O Bessa Hotel, onde o Tabik está alojado, é um destes novos sítios da Baixa com bom aspecto. Passamos por ele e apetece dormir uma sesta: imaginamos uma recepcionista prestável, lençóis imaculados, room service, um silêncio bibliotecário. Da rua vê-se um hall sofisticado, nórdicos esparramados em sofás; e logo ao lado vidros de alto a baixo mostram a sala do restaurante toda em madeiras claras. A arquitectura convida também os lisboetas a entrar – não para pernoitar mas para almoçar.
O chef residente, Manuel Lino, veio inaugurar a cozinha no ano passado com selo de jovem esperança. No currículo tinha uma passagem pelo El Celler de Can Roca, na Catalunha, que ficou em primeiro lugar no concurso Melhor Restaurante do Mundo, em 2013, promovido pela revista Restaurant; e um projecto na Comporta ecologicamente sustentável e arrojado, feito à base de produtos locais.
No Tabik, Lino anunciou uma proposta “moderna, para se tornar moda numa zona cosmopolita da cidade”. Estando-se a falar da Avenida da Liberdade, temia um preçário para turistas e imigrantes gold, mais bar de gins e outros clichés do século XXI. O slogan da casa – “fusão de arte e tradição” – também soava pouco auspicioso.
Numa primeira visita ao almoço, todavia, fiquei a saber de um menu executivo com um preço justo (19,95€) e boas sugestões. A abrir, uma extraordinária terrina de pés de porco e espuma de alho, com uns aros de cebola e vinagre a cortar a gordura. Depois, vieram umas bochechas de porco com batata doce, tudo impecavelmente cozinhado, sem grandes invenções e na dose certa. O meu amigo foi pelo peixe-espada, suculento, dourado, com umas migas de tomate levemente picantes. Comida saudável, bem feita. Nas sobremesas, o nível de sofisticação subiu com uma ricota com texturas de bolacha e o conjunto pêra, citronela e gengibre – cremosa e fresca.
Noutro almoço, repetiu-se a mesma fórmula. A experiência foi um grau abaixo, destacando-se uma entrecôte maturada saborosíssima e uma entrada de cogumelos e curgete fraquinha. Nada muito maluco ou nunca visto.

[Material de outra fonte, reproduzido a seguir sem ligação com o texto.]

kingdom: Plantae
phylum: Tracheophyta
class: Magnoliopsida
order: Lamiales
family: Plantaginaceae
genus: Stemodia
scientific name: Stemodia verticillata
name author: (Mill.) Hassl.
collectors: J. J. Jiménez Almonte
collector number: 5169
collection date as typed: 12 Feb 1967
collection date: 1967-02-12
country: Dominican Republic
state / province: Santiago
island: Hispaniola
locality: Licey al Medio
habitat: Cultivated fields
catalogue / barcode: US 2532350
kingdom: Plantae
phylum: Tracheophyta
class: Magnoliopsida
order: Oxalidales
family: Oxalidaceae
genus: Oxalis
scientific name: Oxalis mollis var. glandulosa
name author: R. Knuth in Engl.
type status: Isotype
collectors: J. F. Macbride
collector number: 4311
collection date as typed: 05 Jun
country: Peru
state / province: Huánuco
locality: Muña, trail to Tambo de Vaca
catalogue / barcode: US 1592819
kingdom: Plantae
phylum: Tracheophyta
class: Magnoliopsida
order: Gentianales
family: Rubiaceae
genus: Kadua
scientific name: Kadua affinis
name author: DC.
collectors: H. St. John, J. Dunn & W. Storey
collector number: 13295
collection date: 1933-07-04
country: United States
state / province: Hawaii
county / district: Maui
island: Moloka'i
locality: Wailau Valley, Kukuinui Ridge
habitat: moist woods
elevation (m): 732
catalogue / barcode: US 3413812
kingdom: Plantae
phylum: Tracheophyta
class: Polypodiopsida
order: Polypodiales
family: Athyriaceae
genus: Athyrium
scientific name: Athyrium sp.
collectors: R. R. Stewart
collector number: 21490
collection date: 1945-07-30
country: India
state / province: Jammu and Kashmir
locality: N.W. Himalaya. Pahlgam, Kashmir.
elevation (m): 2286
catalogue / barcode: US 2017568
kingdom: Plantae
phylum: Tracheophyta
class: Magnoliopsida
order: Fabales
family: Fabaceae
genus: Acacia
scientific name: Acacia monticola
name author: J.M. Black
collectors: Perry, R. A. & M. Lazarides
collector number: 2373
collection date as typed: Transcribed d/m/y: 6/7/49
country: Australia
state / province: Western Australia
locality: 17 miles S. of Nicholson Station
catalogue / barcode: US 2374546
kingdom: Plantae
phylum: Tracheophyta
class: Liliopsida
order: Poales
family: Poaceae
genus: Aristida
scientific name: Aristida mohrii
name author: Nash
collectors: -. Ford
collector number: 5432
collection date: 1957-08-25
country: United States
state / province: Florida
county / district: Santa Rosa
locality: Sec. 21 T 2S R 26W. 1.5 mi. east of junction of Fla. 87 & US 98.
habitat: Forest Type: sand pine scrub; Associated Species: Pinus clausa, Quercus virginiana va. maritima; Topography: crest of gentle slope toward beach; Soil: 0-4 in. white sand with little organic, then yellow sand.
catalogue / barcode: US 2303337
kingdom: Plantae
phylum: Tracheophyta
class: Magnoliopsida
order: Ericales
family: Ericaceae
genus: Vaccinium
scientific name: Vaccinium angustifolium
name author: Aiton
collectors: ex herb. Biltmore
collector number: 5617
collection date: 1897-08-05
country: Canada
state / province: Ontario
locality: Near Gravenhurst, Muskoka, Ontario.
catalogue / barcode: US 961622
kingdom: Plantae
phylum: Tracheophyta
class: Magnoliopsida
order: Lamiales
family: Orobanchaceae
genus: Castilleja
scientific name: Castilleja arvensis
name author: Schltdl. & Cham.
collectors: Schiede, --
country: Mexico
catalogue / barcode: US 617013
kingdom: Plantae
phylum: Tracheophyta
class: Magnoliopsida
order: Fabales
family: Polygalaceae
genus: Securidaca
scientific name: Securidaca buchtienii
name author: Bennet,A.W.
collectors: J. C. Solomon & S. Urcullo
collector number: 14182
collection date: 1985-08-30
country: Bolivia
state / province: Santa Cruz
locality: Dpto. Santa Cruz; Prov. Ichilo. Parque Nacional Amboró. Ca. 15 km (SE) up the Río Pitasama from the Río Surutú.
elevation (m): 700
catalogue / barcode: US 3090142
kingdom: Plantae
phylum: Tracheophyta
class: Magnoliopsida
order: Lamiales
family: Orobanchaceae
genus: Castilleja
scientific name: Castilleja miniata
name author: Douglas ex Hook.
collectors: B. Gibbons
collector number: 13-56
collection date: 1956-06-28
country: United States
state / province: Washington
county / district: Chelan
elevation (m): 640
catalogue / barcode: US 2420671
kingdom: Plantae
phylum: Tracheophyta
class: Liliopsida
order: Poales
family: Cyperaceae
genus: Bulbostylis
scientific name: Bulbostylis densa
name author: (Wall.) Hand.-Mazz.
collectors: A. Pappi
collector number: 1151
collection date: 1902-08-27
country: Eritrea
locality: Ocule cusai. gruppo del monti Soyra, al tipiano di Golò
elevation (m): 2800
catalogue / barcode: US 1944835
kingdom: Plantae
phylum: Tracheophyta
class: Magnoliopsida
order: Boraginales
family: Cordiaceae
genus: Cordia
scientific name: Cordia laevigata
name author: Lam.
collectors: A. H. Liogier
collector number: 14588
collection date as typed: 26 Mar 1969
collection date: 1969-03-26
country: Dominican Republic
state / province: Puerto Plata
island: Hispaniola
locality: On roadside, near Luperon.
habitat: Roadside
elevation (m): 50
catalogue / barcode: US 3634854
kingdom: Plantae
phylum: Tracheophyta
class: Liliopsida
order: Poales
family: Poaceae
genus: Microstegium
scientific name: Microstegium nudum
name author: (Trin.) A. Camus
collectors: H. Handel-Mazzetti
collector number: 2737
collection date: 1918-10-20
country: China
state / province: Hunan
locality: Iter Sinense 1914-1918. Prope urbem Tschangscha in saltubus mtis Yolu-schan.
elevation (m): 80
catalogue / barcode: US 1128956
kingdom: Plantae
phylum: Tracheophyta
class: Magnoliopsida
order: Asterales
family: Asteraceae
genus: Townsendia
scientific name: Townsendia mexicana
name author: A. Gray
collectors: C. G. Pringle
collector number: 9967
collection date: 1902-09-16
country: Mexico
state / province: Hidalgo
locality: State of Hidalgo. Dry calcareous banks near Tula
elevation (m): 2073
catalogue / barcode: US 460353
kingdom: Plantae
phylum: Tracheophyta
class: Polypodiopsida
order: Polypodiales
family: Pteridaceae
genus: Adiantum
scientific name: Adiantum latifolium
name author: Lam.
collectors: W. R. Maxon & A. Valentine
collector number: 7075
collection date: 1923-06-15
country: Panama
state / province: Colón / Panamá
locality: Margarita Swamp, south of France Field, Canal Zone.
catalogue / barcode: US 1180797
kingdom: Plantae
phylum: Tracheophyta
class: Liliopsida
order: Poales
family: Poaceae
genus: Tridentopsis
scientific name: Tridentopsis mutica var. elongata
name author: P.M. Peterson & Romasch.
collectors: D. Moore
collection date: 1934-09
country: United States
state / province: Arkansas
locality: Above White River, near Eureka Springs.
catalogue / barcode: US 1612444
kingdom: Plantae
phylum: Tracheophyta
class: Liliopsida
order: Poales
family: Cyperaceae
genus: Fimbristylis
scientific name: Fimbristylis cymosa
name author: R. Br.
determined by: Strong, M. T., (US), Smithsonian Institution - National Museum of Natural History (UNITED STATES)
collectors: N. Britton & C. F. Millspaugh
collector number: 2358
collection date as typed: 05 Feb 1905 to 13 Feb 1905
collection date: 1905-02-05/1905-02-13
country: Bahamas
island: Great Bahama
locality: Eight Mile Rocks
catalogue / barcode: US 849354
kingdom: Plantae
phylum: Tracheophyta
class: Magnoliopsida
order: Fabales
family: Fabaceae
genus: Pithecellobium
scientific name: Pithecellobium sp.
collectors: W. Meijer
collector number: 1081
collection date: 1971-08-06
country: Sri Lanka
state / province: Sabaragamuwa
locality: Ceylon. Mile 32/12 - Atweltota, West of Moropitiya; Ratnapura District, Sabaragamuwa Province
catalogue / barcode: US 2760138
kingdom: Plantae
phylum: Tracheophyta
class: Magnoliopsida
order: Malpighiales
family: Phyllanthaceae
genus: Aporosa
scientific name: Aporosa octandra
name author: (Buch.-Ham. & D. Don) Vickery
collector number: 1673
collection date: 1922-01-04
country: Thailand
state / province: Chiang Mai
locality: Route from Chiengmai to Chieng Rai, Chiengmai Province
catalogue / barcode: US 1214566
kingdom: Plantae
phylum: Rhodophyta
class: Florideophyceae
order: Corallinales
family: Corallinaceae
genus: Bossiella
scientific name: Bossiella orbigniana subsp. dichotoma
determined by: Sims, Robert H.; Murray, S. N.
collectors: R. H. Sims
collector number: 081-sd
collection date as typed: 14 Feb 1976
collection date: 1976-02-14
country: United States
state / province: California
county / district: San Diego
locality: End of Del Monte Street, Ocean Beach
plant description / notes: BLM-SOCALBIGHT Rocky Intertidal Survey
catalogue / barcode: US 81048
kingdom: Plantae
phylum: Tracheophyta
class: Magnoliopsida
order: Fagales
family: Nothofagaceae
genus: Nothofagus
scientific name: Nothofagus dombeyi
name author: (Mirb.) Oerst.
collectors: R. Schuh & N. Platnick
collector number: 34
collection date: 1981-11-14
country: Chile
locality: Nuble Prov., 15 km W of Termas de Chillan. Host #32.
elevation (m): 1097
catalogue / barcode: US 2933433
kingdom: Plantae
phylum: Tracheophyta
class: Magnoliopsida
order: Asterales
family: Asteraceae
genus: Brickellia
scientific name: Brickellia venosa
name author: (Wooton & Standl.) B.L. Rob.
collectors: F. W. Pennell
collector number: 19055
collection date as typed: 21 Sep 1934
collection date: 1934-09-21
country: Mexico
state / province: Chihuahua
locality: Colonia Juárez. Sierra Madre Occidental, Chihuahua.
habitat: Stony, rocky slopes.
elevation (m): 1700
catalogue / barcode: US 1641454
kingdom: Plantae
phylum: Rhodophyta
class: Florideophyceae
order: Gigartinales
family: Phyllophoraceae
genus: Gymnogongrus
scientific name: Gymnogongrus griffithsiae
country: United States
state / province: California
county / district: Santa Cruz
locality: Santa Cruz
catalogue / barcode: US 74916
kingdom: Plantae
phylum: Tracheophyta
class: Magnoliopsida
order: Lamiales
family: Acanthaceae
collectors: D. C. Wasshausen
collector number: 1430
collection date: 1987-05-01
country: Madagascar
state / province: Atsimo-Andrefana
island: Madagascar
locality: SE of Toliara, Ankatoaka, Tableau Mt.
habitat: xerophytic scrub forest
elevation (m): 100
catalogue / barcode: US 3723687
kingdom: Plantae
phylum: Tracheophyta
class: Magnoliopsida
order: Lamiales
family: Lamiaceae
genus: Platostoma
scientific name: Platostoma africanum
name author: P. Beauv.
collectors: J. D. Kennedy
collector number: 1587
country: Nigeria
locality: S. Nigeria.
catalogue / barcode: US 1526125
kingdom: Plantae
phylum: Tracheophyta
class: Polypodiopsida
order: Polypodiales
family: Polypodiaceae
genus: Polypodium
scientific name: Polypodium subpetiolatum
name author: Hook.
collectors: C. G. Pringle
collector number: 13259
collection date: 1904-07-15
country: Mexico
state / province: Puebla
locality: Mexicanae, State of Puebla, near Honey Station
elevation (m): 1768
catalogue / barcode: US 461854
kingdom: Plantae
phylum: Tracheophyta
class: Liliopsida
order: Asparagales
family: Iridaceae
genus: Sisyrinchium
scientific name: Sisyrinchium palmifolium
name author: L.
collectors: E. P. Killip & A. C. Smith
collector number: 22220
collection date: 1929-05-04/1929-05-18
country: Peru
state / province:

Faltava a prova do jantar. Em conversa com um dos empregados (simpáticos e esforçados) ficara a saber que à noite é que era. À noite havia mão de chef. E havia cocktails.
Foi por aqui que a incursão nocturna começou – e de forma impressiva. Mal nos sentámos, surgiu um dos barmen residentes. A abordagem não foi impositiva. O jovem explicou calmamente o conceito, fez a pedagogia da mixologia, quis saber o que procurávamos, deu-nos tempo para pensar. Nós pedimos algo audaz, foguetório. E o James on fire prometia isso: whisky Jameson fumado e sumo de limão. Minutos depois um cheiro a queimado invadiu a sala, com alguns comensais revirando os olhos à procura dos extintores. O barmen usava um maçarico para chamuscar um pedaço de alecrim e uma nuvem de fumo sobrevoava as mesas. Menos, menos.
No copo, a sensação tornou-se ainda mais forte. Parecia que estávamos a beber um carvão.
O resto do jantar não apagou a sensação de desapontamento. Peixinhos da horta com maionese de lima, couscous com legumes grelhados e molho massala – ambos pouco impressionantes. O mesmo do atum com tomate e pimento assado, o peixe em cubos braseados, os elementos desligados, a ideia vista e revista. Desilusão final: o rabo de boi com puré de cherovias, promovido como bestseller, estava demasiado adocicado e monótono.
A brincadeira custou mais de 40 euros e não foi melhor do que as refeições ao almoço. Essas, sim, um bom negócio.
*As críticas da Time Out dizem respeito a uma ou mais visitas feitas pelos críticos da revista, de forma anónima, à data de publicação em papel. Não nos responsabilizamos nem actualizamos informações relativas a alterações de chef, carta ou espaço. Foi assim que aconteceu.